The $h = F \circ h \circ F^{-1}$ equation also shows that the half iterate radius of convergence is tied to the radius of convergence of $F^{-1}(x)$, which is $\frac{16}{9}$. This may be calculated from where $\frac{d}{dx}F(x)=0$ which is at $x=\pm \frac{2}{3}$ where $F(\pm \frac{2}{3})=\pm\frac{16}{9}$. Here is a graph of h(x), at the real axis, from -16/9 to +16/9, which is out to the radius of convergence, where the derivative of h(x) goes to infinity. The singularity is cancelled out when iterating $h(h(x))$ since the derivative of $h(x)=0$ where $h(x)=16/9$.

One more image showing $h(x), h^{o2}(x)=F(x), h^{o3}(x), h^{o4}(x)$ from 0 to 1. Odd iterations are in purple, and even iterations are in red.
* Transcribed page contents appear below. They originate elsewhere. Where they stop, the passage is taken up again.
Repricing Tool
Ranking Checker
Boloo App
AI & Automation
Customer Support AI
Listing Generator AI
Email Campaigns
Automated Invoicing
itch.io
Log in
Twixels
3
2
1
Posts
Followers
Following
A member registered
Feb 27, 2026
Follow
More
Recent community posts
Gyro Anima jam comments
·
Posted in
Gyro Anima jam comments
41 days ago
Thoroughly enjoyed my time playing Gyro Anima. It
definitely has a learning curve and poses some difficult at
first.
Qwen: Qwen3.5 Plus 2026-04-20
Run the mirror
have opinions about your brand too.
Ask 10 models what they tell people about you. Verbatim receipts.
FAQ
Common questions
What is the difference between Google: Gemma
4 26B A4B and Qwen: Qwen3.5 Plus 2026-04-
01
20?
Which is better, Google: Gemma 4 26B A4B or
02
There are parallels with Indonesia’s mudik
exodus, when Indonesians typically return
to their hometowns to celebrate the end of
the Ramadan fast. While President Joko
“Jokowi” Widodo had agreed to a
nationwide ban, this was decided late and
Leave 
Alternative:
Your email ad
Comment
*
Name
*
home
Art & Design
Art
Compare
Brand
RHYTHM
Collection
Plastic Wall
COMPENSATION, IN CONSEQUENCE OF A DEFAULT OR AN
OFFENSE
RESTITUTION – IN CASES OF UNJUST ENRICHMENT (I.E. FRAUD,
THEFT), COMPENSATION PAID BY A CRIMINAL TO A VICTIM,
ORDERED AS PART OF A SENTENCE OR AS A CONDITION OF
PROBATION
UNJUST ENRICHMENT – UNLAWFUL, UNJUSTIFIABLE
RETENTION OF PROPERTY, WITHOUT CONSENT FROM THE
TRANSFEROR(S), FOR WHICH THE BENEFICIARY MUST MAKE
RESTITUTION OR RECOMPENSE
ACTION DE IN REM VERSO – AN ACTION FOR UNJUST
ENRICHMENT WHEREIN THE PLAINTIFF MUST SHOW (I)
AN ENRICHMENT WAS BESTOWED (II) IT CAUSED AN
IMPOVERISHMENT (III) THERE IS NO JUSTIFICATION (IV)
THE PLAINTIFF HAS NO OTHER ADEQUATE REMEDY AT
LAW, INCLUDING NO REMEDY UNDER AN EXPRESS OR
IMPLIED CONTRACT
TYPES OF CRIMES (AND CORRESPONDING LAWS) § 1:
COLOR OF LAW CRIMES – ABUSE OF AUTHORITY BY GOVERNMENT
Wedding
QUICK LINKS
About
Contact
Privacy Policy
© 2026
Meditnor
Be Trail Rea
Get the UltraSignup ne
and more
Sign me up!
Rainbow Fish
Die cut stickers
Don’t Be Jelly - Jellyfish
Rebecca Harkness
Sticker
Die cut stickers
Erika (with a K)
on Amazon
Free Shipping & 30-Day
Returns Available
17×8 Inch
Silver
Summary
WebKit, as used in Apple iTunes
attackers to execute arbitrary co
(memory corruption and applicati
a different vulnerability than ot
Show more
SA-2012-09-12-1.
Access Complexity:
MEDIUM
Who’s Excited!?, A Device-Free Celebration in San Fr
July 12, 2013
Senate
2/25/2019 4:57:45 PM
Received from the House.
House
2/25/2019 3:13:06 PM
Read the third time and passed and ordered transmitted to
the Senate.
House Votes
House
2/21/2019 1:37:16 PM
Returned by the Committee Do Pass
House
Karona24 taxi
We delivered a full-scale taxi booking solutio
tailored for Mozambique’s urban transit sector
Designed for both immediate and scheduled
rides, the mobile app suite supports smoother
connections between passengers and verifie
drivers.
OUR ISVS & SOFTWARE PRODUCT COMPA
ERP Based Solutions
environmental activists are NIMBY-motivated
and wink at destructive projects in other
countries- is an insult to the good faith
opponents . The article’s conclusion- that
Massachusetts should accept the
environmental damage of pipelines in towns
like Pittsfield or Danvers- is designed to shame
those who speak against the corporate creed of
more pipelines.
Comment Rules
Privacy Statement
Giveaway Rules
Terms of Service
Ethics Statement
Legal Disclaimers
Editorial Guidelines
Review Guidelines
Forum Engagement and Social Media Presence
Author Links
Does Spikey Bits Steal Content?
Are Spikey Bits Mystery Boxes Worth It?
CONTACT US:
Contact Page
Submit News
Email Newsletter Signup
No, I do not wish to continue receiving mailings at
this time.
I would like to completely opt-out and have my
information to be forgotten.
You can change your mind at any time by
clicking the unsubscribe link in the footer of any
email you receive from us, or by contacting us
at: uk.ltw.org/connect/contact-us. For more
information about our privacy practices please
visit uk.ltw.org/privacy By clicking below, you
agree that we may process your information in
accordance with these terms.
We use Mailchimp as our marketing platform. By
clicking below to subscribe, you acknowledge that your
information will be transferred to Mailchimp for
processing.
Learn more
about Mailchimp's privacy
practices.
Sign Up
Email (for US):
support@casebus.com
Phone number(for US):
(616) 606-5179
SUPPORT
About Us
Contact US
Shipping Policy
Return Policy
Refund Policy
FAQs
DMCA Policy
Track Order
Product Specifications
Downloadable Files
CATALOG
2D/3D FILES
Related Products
Notice that $h^{o3}(1)$=-7.10907 as expected, as opposed to $h(1)$=1.6612577. We see that $h(1)$ has multiple values, depending on how many times we have iterated $h(x)$. But F(x) is entire, so no matter how many times we iterate F(1)=1. Also notice that this still contradicts the Op's proof, since for analytic functions, the half iterate is multiple valued, apparently infinitely valued in this case, depending on the path in the complex plane.